(MATERIAL PROVIDED Opens)

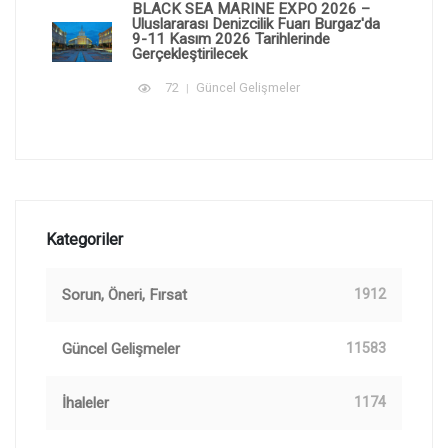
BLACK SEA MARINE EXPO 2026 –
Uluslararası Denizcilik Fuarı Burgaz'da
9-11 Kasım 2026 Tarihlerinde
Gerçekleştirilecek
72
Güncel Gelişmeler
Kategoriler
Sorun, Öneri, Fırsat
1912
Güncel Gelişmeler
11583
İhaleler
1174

(MATERIAL PROVIDED Closes)
(MATERIAL PROVIDED Opens)

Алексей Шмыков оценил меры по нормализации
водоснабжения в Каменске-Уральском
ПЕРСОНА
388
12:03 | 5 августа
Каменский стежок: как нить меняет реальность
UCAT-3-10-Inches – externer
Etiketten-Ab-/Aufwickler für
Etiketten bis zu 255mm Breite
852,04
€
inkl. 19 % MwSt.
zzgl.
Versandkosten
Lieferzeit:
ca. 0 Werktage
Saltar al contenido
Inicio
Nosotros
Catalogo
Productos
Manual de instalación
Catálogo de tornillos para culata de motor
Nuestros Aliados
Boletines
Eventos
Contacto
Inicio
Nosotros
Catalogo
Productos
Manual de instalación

(MATERIAL PROVIDED Closes)

Retype the portion of the data above that starts on the line with "водоснабжения в Каменске-Уральском" and finishes on the line with "Catálogo de tornillos para culata de motor", including both of those lines.

водоснабжения в Каменске-Уральском
ПЕРСОНА
388
12:03 | 5 августа
Каменский стежок: как нить меняет реальность
UCAT-3-10-Inches – externer
Etiketten-Ab-/Aufwickler für
Etiketten bis zu 255mm Breite
852,04
€
inkl. 19 % MwSt.
zzgl.
Versandkosten
Lieferzeit:
ca. 0 Werktage
Saltar al contenido
Inicio
Nosotros
Catalogo
Productos
Manual de instalación
Catálogo de tornillos para culata de motor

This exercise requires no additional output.